··· Dataset records ···
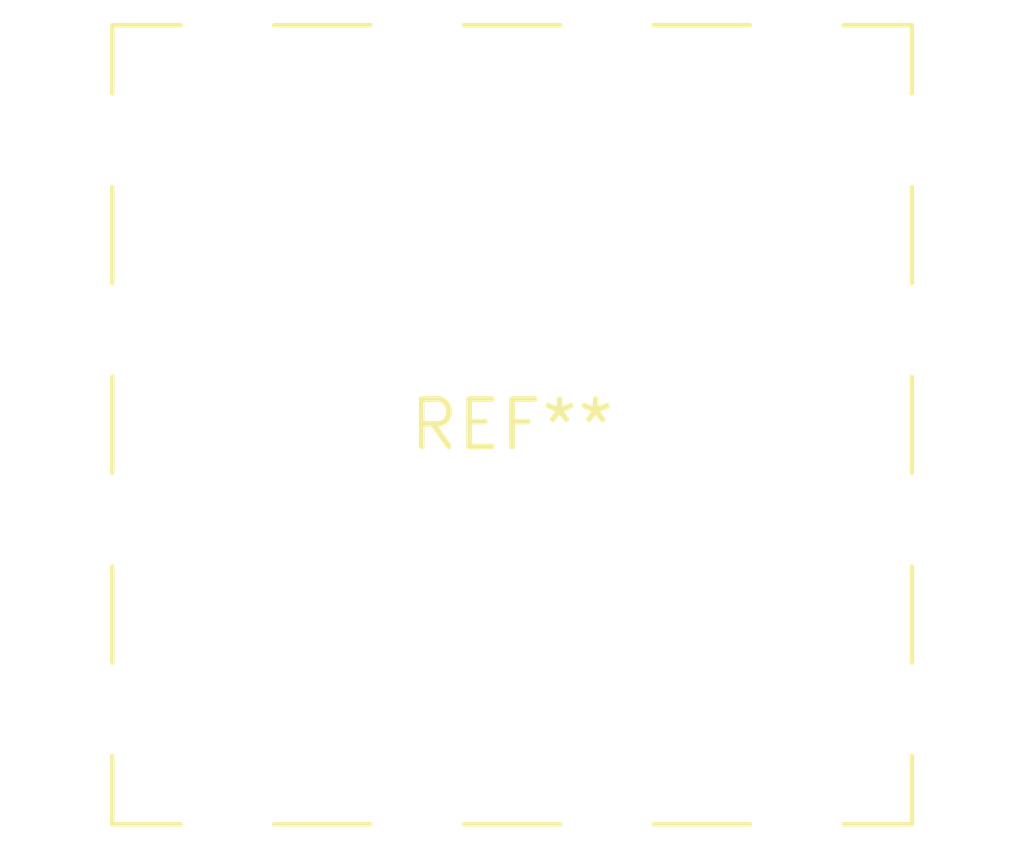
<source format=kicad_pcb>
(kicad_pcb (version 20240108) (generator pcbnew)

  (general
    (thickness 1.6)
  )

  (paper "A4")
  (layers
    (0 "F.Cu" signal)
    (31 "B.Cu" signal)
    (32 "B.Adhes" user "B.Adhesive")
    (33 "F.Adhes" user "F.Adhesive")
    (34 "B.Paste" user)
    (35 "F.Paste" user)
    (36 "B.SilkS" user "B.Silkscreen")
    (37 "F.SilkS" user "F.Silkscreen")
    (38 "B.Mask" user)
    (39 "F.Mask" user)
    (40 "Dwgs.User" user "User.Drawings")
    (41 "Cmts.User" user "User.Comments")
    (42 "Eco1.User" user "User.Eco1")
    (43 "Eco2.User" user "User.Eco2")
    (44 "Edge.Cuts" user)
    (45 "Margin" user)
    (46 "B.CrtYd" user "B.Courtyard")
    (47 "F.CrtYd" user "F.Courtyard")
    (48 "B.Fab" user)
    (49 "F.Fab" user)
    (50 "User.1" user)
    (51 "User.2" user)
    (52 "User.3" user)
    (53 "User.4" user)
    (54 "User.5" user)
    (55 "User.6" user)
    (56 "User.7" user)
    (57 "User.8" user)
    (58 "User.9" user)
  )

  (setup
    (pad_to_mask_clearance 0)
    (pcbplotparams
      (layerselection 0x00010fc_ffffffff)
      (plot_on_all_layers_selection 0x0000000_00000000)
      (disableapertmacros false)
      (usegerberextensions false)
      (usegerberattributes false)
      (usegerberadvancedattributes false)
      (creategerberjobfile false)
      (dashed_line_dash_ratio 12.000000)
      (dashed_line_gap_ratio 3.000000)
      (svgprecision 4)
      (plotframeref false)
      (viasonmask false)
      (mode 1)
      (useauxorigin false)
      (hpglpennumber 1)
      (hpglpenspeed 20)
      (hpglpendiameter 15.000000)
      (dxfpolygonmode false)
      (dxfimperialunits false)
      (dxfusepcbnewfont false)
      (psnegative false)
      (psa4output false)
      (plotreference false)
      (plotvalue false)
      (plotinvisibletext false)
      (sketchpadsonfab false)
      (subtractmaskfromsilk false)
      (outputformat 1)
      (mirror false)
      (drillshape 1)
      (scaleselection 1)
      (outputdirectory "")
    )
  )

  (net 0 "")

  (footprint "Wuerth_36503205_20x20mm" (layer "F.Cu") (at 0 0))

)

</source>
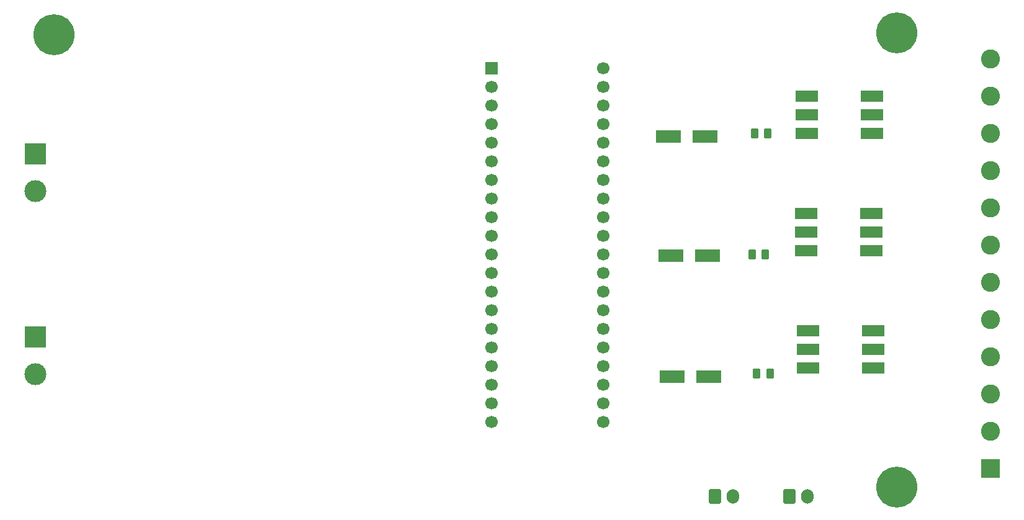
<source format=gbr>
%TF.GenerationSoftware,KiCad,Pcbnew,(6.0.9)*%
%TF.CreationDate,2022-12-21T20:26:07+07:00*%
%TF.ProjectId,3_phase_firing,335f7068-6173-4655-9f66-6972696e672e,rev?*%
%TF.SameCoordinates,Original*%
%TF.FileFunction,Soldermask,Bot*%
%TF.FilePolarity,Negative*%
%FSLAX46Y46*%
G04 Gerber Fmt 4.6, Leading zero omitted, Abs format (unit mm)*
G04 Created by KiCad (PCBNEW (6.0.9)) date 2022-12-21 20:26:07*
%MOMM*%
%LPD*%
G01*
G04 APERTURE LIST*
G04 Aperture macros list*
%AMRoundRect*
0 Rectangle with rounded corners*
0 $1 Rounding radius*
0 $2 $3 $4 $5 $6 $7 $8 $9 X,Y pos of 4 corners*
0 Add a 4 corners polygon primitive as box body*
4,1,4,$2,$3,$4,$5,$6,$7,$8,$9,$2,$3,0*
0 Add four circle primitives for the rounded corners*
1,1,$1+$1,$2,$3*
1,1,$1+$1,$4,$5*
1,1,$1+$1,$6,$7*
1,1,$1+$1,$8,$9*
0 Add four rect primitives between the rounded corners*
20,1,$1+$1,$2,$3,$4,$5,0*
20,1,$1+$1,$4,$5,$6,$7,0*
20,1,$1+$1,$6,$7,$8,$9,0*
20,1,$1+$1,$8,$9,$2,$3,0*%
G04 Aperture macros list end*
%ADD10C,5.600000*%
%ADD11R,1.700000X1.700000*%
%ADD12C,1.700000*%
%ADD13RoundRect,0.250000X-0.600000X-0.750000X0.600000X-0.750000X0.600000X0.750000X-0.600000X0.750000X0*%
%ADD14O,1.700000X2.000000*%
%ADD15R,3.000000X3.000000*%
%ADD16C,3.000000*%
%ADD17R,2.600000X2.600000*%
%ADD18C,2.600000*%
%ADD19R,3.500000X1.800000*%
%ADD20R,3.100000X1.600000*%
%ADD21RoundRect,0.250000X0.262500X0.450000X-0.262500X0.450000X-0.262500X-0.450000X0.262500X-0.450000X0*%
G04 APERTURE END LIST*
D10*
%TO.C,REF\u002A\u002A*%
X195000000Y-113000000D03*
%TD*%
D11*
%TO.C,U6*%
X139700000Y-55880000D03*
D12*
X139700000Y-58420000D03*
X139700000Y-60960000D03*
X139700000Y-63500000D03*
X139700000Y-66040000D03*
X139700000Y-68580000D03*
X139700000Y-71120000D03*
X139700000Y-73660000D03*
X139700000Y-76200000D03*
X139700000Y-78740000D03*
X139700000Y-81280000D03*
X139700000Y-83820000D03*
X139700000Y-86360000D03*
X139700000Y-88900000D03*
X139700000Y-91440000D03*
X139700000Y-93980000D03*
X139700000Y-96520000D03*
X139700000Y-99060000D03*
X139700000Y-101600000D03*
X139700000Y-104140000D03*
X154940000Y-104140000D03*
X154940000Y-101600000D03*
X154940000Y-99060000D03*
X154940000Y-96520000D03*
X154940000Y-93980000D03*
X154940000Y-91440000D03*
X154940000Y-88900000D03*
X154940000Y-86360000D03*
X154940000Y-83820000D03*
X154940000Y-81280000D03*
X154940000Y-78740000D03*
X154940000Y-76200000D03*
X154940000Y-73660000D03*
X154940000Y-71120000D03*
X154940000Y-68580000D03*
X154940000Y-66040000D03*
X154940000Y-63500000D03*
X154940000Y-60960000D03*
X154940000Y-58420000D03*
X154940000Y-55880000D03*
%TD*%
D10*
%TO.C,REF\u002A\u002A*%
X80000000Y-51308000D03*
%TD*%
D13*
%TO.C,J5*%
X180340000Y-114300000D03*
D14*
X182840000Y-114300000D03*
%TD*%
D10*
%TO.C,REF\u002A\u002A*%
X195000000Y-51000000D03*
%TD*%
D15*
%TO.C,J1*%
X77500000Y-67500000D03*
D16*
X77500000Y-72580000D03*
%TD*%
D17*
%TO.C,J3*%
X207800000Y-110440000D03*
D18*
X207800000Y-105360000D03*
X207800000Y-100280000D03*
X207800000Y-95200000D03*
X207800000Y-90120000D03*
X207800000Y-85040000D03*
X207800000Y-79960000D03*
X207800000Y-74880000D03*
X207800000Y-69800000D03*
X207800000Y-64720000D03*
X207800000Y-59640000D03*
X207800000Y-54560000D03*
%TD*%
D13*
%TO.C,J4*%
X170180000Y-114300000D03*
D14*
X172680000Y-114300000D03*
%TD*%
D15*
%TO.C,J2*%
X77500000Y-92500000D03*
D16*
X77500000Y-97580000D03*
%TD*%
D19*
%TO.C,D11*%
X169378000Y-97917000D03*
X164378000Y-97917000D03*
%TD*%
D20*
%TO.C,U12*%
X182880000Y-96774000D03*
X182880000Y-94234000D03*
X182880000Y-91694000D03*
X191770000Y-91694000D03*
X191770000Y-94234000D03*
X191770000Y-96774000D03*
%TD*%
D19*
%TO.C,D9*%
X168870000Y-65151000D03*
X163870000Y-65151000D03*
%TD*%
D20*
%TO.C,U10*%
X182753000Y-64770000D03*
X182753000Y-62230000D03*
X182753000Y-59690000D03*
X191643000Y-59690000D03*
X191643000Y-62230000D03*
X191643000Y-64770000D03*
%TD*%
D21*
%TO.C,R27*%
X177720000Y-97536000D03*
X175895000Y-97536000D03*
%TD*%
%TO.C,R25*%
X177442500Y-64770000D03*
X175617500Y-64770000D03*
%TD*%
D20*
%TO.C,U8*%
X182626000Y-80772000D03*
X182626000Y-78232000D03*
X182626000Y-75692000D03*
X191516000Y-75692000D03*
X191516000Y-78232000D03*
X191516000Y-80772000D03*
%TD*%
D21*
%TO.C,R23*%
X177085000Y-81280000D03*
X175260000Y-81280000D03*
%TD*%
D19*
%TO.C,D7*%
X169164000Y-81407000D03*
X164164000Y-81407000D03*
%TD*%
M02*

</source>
···
··· Dataset records ···
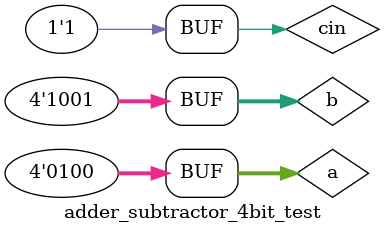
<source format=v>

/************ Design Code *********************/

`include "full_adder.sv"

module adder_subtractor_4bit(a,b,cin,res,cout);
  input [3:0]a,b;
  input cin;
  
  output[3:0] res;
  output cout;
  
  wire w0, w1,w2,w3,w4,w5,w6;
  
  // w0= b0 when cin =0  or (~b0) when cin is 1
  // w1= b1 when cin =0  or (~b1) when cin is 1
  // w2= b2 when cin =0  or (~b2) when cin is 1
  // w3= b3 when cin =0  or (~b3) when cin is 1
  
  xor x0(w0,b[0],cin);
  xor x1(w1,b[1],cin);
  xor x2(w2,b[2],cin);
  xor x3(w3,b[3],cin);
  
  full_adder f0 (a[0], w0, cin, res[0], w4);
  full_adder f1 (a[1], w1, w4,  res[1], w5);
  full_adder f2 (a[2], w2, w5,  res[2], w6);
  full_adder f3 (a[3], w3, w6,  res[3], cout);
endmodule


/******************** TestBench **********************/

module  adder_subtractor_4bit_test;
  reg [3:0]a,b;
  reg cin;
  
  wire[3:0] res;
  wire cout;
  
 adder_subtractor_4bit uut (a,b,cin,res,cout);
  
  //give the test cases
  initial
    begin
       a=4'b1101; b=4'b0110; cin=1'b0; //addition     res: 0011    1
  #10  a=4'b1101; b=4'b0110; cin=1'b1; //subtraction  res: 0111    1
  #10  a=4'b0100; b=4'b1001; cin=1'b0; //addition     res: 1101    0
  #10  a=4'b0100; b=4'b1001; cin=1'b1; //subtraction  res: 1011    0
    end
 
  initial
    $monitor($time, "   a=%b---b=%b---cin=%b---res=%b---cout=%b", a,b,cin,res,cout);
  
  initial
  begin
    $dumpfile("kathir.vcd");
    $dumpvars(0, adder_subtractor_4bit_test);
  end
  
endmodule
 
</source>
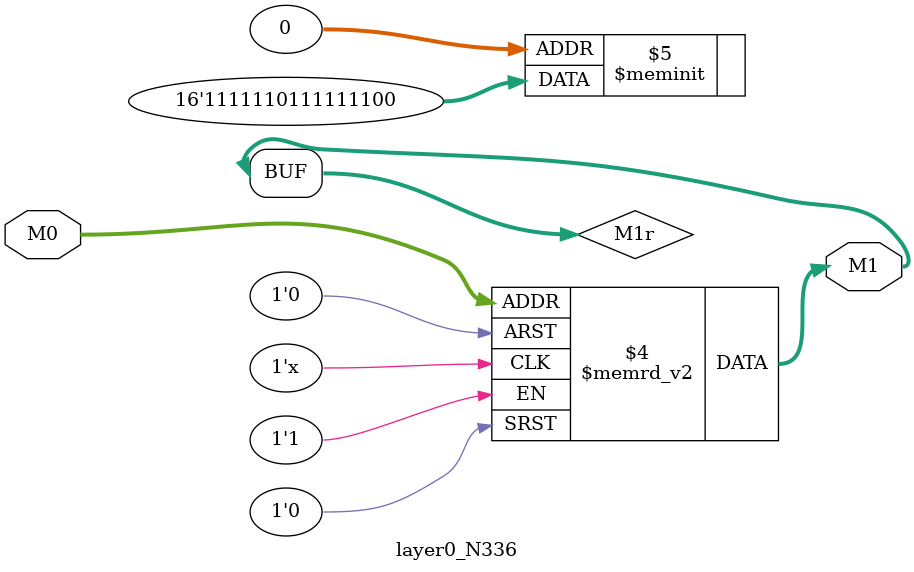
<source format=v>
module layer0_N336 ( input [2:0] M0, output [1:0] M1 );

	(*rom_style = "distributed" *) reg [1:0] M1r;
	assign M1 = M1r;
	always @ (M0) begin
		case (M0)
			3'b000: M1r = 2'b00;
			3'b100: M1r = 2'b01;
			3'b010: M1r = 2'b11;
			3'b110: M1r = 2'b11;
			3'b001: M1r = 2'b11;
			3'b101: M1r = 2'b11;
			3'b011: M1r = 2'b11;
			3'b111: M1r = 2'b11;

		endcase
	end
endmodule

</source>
···
··· Dataset records ···
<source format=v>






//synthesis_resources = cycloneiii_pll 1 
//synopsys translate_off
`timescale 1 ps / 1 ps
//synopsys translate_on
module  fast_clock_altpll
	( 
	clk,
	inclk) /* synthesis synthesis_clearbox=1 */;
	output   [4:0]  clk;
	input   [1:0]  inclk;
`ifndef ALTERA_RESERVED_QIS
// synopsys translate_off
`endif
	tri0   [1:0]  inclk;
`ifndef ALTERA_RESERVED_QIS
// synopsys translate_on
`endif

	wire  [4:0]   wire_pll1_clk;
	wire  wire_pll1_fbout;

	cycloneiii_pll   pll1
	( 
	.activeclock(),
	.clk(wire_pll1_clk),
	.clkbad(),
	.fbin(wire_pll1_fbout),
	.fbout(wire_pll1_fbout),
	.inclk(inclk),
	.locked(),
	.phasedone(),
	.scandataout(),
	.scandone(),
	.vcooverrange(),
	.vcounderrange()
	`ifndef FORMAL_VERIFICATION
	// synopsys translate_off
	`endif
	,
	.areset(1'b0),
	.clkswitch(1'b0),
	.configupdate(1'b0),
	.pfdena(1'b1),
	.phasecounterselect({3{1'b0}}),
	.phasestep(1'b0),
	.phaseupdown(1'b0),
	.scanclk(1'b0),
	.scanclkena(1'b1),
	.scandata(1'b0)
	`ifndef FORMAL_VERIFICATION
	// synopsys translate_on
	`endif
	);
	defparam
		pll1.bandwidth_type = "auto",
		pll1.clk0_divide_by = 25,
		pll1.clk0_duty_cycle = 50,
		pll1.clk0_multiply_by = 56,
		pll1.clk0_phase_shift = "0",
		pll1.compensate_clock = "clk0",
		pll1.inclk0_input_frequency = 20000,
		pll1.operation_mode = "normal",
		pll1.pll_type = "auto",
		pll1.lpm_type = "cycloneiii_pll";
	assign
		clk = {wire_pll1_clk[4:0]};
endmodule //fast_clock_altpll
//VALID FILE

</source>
···
Aim of the task
Retype exactly, and only, the lines above from the one where "<source format=kicad_pcb>" occurs up to and including the one where "(useauxorigin false)" occurs.

Reply to the exercise
<source format=kicad_pcb>
(kicad_pcb (version 20240108) (generator pcbnew)

  (general
    (thickness 1.6)
  )

  (paper "A4")
  (layers
    (0 "F.Cu" signal)
    (31 "B.Cu" signal)
    (32 "B.Adhes" user "B.Adhesive")
    (33 "F.Adhes" user "F.Adhesive")
    (34 "B.Paste" user)
    (35 "F.Paste" user)
    (36 "B.SilkS" user "B.Silkscreen")
    (37 "F.SilkS" user "F.Silkscreen")
    (38 "B.Mask" user)
    (39 "F.Mask" user)
    (40 "Dwgs.User" user "User.Drawings")
    (41 "Cmts.User" user "User.Comments")
    (42 "Eco1.User" user "User.Eco1")
    (43 "Eco2.User" user "User.Eco2")
    (44 "Edge.Cuts" user)
    (45 "Margin" user)
    (46 "B.CrtYd" user "B.Courtyard")
    (47 "F.CrtYd" user "F.Courtyard")
    (48 "B.Fab" user)
    (49 "F.Fab" user)
    (50 "User.1" user)
    (51 "User.2" user)
    (52 "User.3" user)
    (53 "User.4" user)
    (54 "User.5" user)
    (55 "User.6" user)
    (56 "User.7" user)
    (57 "User.8" user)
    (58 "User.9" user)
  )

  (setup
    (pad_to_mask_clearance 0)
    (pcbplotparams
      (layerselection 0x00010fc_ffffffff)
      (plot_on_all_layers_selection 0x0000000_00000000)
      (disableapertmacros false)
      (usegerberextensions false)
      (usegerberattributes false)
      (usegerberadvancedattributes false)
      (creategerberjobfile false)
      (dashed_line_dash_ratio 12.000000)
      (dashed_line_gap_ratio 3.000000)
      (svgprecision 4)
      (plotframeref false)
      (viasonmask false)
      (mode 1)
      (useauxorigin false)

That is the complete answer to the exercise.